My friend and colleague Larry Rohter was vilified in Brazil a few years back for writing two stories that offended Brazilians.

One suggested that Lula was drinking too much and that it was affecting his ability to govern. The second suggested that Brazilians were getting fatter – and featured photos of overweight women on Ipanema beach. (The women in the pictures turned out to be Czechs.)

I remember going to a carnival parade in Ipanema shortly after and getting a kick out of seeing one wag with a sign saying, “The New York Times Got It Wrong! – Lula is fat and the Girls from Ipanema drink too much.”

But Rohter was right on the second issue, as a new OECD study to be released on Thursday shows.

Figures show that 51 percent of adult Brazilians are overweight, above the OECD average.

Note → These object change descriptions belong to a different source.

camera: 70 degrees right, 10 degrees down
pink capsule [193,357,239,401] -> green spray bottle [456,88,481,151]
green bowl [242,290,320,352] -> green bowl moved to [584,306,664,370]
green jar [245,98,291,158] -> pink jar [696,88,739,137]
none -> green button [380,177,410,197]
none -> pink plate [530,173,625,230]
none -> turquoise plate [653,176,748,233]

“Unhealthy diets and physical inactivity are pushing obesity rates rapidly toward those seen in OECD countries, where half of the population is already overweight and one in six people is considered obese,” the report states.

“Seven in 10 Mexican adults are overweight or obese, while nearly half of all Brazilians, Russians and South Africans are also in this category. China and India report lower levels of obesity, but are also rapidly moving in the wrong direction,” the report adds.

These results are not new. I wrote about this here for the Daily Telegraph back in 2008, as well as here for Time magazine in 2009.

Back then, a leading doctor told me that a quarter of hospital beds in Brazil are taken up by people suffering from weight-related ailments such as heart attacks, back surgeries and hip and joint replacements.

Although the numbers I quoted in these previous stories differ slightly from the OECD numbers the trend is clear. Brazilians, famous for the body beautiful, tiny bikinis, and lovers of plastic surgery, are getting fatter and thus falling into line with the rest of the world.

When Lula took power in 2003 he said his priority was making sure that every Brazilian would have the means to eat three square meals a day. He has to be admired for doing everything possible to keep that promise.

But today, the biggest issue is not making sure that Brazilians have enough to eat. It is making sure that Brazilians don’t eat too much.